Pakistan’s miseries due to climate change surpass its contribution towards global emission of greenhouse gases. But this doesn’t mean we point a finger at others for our losses. Pakistan should draw advantage from the Green Climate Fund, created by the United Nations Convention on Climate Change (UNFCCC) in 2010 for reducing emission of greenhouse gases in developing countries and helping them set up climate-resilient projects.

We also need to evoke the spirit of self-help. If the indigenous production of greenhouse gases in Pakistan is reduced that can help reduce our afflictions to some extent. But instead of turning to renewable energy resources like sunlight, wind, geothermal heat etc the government has expedited work on coal power projects and nuclear power plants.

The Thar power plant, Arifwala power station, Jhang (RLNG based) power project, Balloki power plant, Chasnupp (I, II, III), Kanupp (I, II, III) are some examples from the list of power projects which are eco-unfriendly. Pakistan has the potential to generate 90,000MW of electricity from wind energy and sunlight and more than 60,000MW from hydro energy. Being exposed to climate change related calamities we should have turned our focus to such environment-friendly resources of energy to meet our growing demand. But, unfortunately, that isn’t happening.

Taking eco-friendly initiatives is also very necessary.

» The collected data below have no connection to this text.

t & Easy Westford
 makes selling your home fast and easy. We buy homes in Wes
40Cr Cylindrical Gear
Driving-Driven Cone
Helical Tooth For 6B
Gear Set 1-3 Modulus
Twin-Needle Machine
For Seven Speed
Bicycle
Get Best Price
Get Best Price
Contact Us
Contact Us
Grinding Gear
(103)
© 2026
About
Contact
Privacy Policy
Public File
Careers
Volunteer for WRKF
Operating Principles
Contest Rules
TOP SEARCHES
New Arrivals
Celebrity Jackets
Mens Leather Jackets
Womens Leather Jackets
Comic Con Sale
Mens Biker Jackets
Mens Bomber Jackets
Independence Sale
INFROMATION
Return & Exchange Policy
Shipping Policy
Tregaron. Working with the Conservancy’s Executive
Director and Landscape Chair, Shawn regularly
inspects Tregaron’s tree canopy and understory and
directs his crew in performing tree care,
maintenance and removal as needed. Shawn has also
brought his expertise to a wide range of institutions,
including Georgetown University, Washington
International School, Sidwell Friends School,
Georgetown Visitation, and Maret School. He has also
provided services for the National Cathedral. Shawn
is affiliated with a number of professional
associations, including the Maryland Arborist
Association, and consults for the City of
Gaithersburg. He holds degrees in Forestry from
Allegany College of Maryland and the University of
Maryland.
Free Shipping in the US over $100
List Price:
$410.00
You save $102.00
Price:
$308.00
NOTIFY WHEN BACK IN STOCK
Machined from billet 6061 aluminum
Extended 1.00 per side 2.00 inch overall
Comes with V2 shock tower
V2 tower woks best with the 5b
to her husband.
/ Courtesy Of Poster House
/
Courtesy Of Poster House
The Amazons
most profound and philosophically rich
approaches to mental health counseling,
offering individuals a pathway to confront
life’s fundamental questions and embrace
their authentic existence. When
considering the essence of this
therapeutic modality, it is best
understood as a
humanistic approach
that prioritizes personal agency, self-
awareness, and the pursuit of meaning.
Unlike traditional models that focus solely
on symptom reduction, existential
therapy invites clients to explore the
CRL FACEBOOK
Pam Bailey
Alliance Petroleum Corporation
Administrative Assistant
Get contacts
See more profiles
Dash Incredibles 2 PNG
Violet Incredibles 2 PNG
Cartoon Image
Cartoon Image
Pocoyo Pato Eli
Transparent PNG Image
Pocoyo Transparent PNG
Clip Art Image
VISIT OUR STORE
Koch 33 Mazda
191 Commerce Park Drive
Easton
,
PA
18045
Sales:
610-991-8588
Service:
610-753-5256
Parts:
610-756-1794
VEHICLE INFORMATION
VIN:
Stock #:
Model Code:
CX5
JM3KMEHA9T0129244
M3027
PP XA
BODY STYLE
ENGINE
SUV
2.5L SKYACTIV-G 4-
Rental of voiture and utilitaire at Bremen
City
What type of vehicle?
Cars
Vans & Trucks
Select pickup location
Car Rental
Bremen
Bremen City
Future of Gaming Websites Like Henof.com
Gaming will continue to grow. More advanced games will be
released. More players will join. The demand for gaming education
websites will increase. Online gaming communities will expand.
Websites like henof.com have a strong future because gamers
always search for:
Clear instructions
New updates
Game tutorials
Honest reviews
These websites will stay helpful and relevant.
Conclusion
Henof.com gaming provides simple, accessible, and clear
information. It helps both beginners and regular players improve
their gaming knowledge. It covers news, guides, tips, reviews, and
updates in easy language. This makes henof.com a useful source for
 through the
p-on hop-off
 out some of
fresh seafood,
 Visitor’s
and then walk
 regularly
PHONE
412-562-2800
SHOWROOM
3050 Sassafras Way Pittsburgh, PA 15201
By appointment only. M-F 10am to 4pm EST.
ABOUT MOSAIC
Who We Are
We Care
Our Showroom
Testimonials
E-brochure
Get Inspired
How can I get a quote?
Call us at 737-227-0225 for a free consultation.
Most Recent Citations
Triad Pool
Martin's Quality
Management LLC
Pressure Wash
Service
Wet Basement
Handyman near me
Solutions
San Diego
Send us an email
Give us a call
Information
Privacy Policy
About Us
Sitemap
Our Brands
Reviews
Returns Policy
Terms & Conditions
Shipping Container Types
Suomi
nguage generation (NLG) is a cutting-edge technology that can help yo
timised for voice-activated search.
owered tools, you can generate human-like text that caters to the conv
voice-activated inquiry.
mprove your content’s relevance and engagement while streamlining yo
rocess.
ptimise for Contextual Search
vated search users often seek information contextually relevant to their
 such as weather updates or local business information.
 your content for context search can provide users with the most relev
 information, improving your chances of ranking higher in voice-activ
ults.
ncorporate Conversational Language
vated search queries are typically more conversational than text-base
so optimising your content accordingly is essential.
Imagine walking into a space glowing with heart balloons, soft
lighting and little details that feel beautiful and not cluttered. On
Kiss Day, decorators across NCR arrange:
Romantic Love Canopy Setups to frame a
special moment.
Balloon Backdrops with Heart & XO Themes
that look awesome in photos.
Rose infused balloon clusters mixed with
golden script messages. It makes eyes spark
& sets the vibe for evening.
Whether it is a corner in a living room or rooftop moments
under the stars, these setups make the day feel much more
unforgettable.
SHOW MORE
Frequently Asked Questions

In this regard, projects like the billion tree tsunami in the entire country will help a lot.  Campaigns like ‘Save the forests’ should be launched. Planting trees on both sides of the roads and thoroughfares will add thousands of more plants to the existing ones. As a result, more carbon dioxide will be consumed and higher production of oxygen will take place.

Facilities like the metro-bus service and mass transit trains in major cities of the country will promote use of public transport. That way the use of private vehicles will be reduced which is good for both financial and environmental reasons. Why not also promote cycling that is both a healthy exercise and a means of transport? Barring transport services in some cities, the government has done very little in the above areas – and very little is on the cards.

Indifference towards climate change adds to many other areas where we are failing our coming generations. The extent to which the adopted national climate change policy has been implemented is appalling. Very little has been done to address the climate change challenges as per the facts on the ground. Although climate change has been included in the ‘budget in brief’ now, according to the UNDP’s Climate Public Expenditure and Institutional Review 2015, the climate change budget was underutilised in Pakistan.

It’s heartening that our government took up a national climate change policy four years ago but now it needs to be implemented in full letter and spirit with an appropriate part of budget earmarked.